Caterina si aggrappò a quel dettaglio, per scindere l'immagine del primogenito da quella del primo marito. Con molta fatica, per qualche istante ci riuscì anche.

“Resterà qui?” si informò Ottaviano.

“Non credo che resterà a lungo. Perché me lo chiedi?” fece la donna, sospettosa.

“Nulla... Solo...” il Riario avrebbe voluto dirle che in fondo mancava a tutti loro una figura materna com'era stata la loro zia Bianca o la loro nonna Lucrezia, e che quindi la presenza di Chiara avrebbe potuto rivelarsi preziosa, ma alla fine seppe dire solo: “Curiosità.”

“Vai a darti una sistemata.” lo rimbrottò la madre, lasciando cadere lì il discorso: “E stanotte riposati, invece di andare a combinare disastri in città. Domani tuo fratello parte e voglio che ci sia anche tu a salutarlo. È importante. Voglio che restiate uniti, qualsiasi cosa accada.”

Ottaviano deglutì e annuì: “Farò come dite. Passate una buona serata e una santa notte.”

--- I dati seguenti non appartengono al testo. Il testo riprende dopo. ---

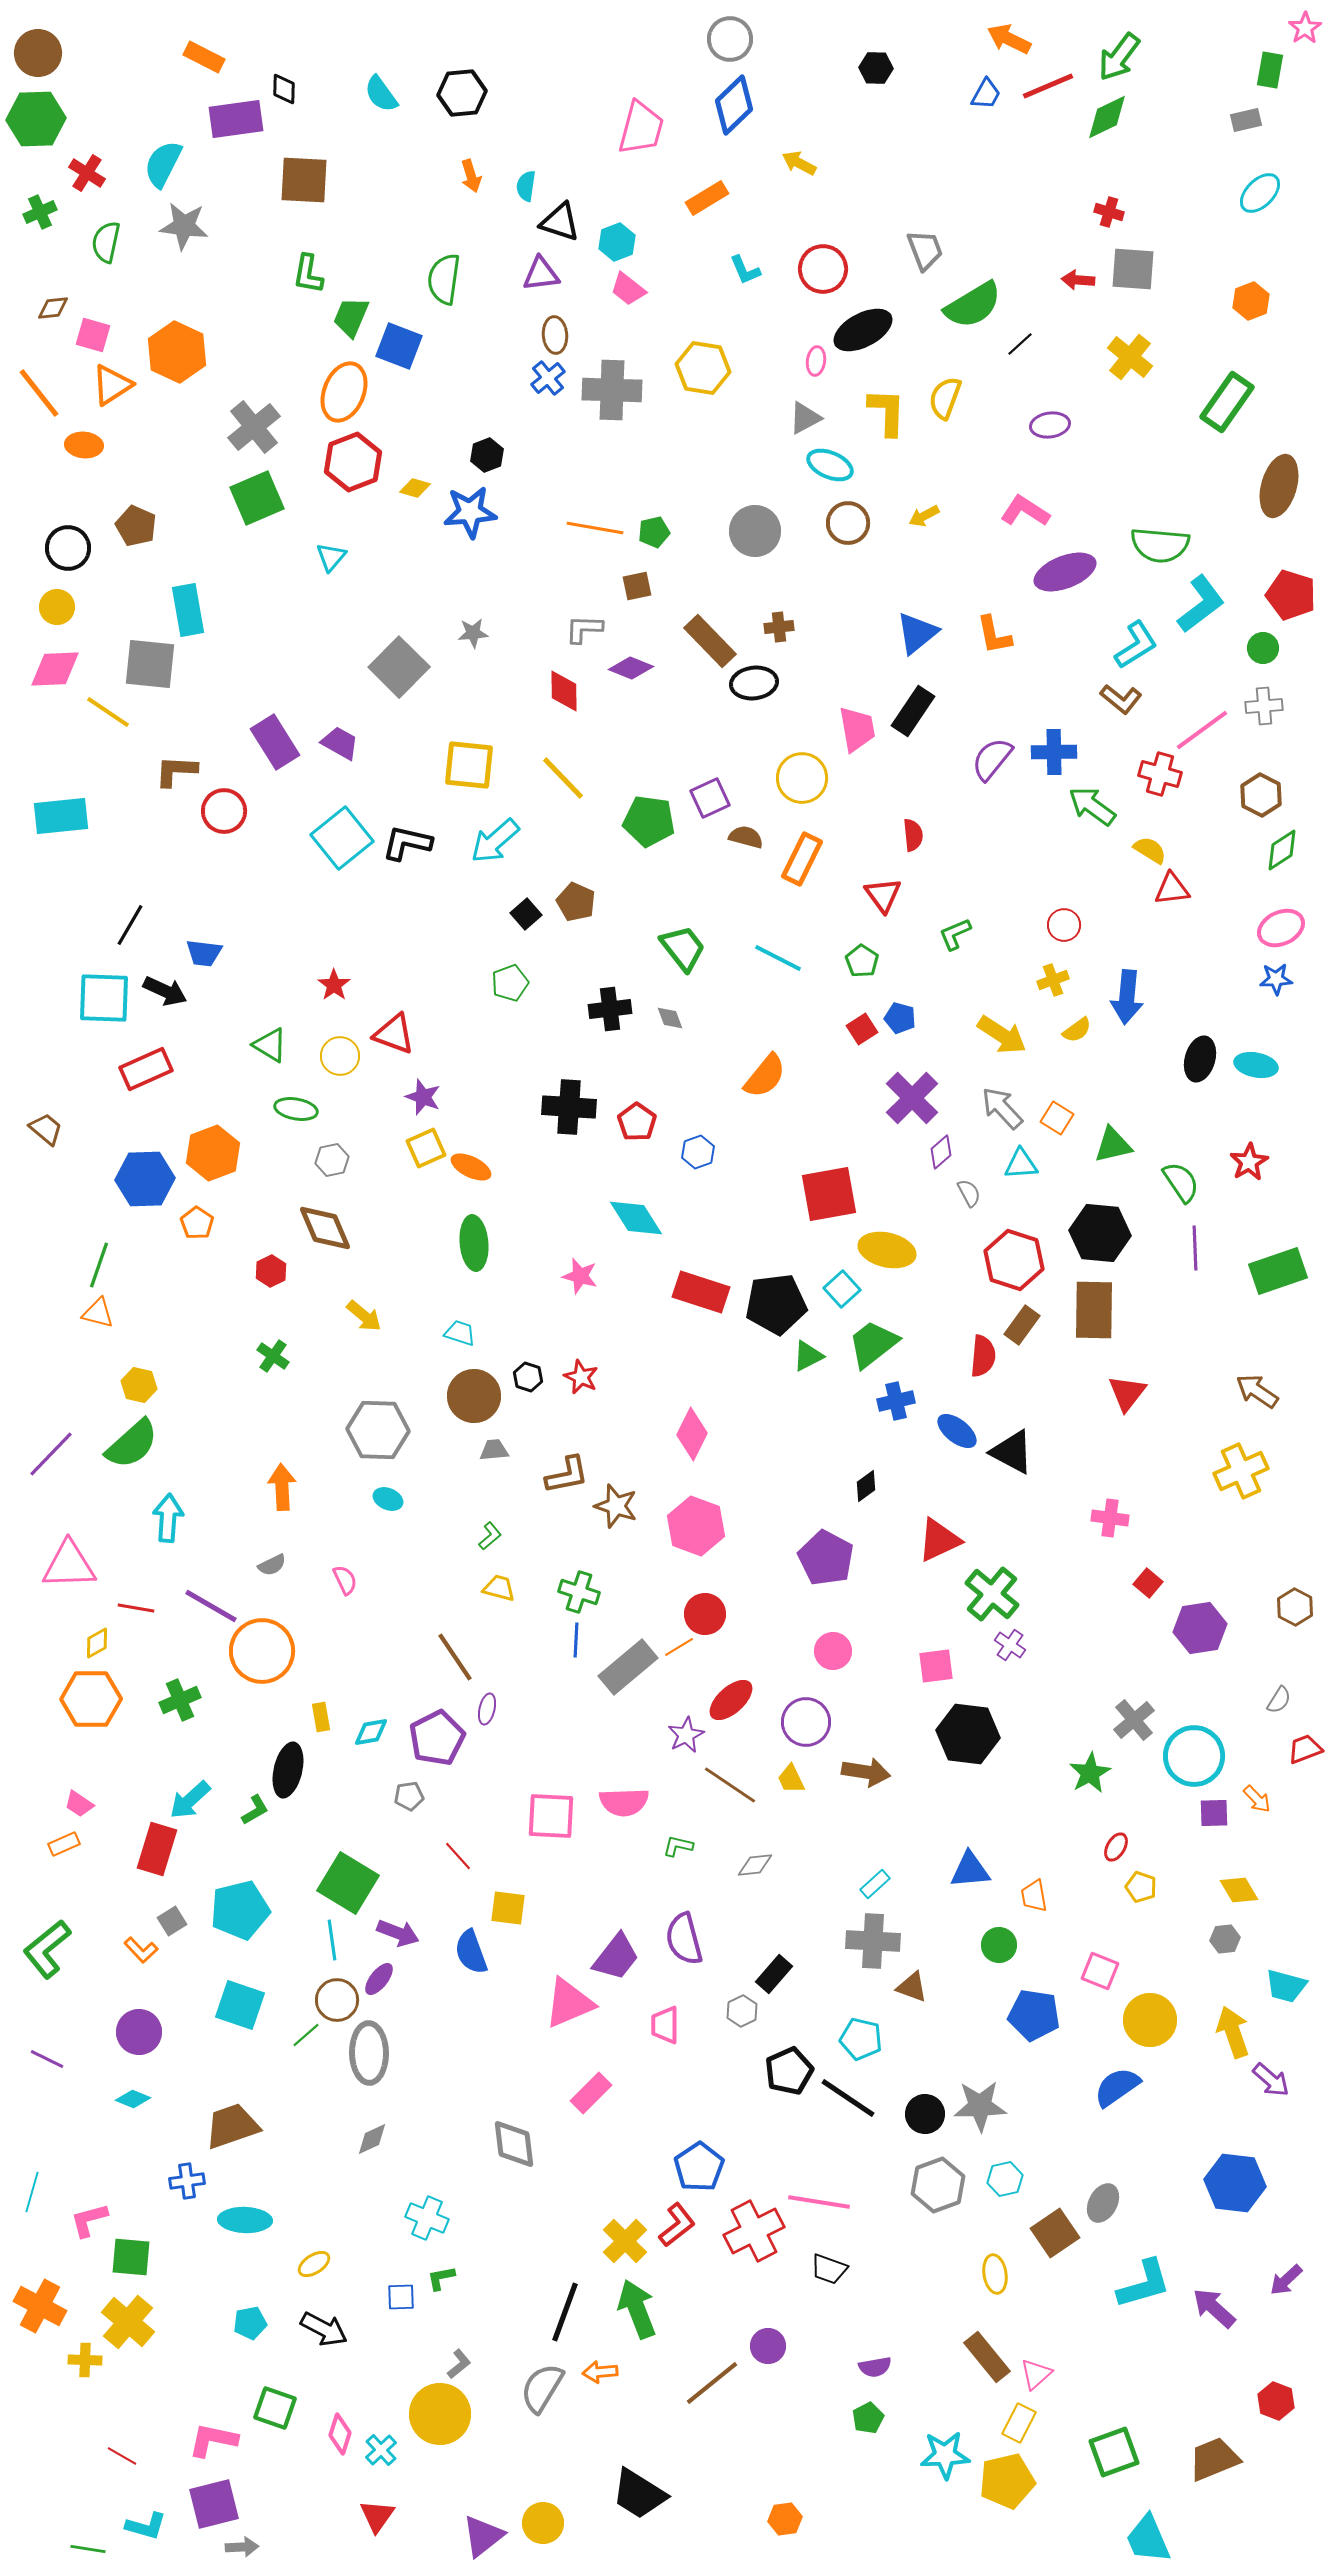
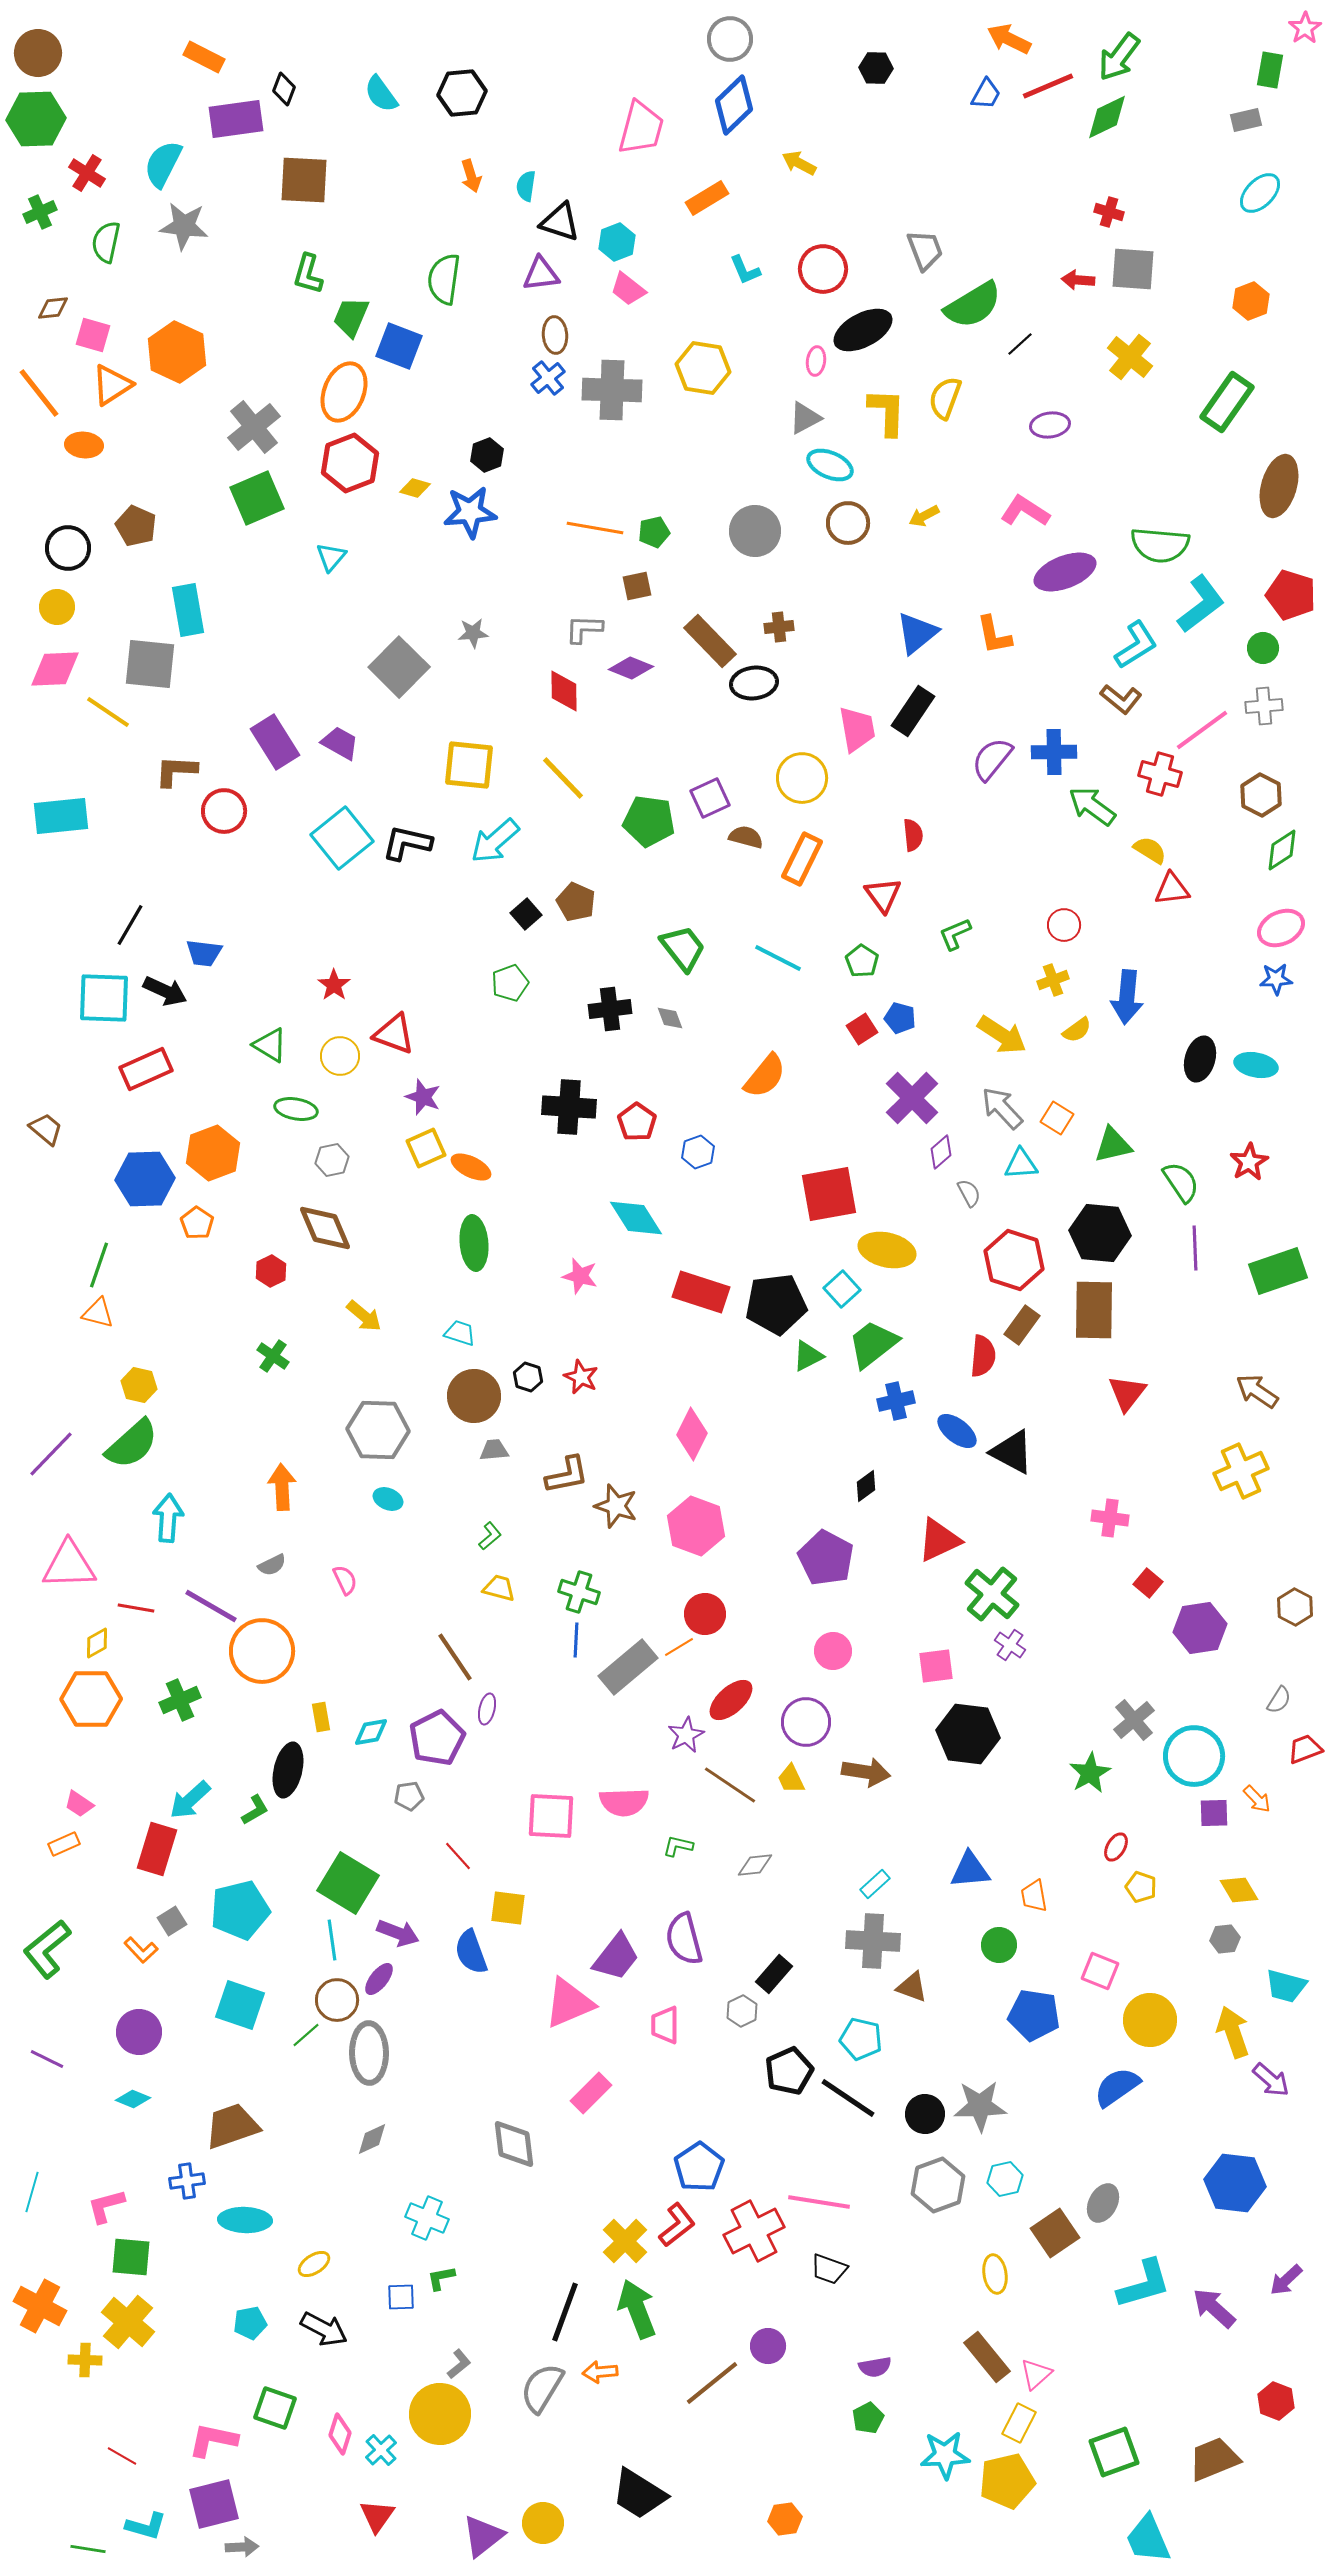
black diamond at (284, 89): rotated 20 degrees clockwise
green L-shape at (308, 274): rotated 6 degrees clockwise
red hexagon at (353, 462): moved 3 px left, 1 px down
pink L-shape at (89, 2220): moved 17 px right, 14 px up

Mentre il figlio si allontanava, la Sforza deglutì un paio di volte e poi riprese a camminare verso la sala dei banchetti. Cercò di mangiare bene, perché in quei giorni aveva trascurato troppo anche quell'aspetto. Bevve poco, chiacchierò distesamente con un paio di soldati che si erano trovati a cenare contemporaneamente a lei e poi fece due passi sui camminamenti, per controllare che tutto fosse in ordine.

Al momento di ritirarsi, più per distendere i nervi e riuscire poi a dormire meglio, si cercò compagnia per la notte. Trovò una giovane recluta che non mosse obiezioni e che fece esattamente tutto quello che lei chiedeva.

Tornata nella sua camera, lasciandosi alle spalle per un po' tutto quanto, si spogliò, si mise sotto le coperte e cercò di illudersi che la sensazione di benessere che le era rimasta addosso fosse merito del suo Giacomo, e, con il ricordo dell'uomo che aveva amato più di ogni altro che si confondeva con quello di Giovanni, riuscì a prendere sonno.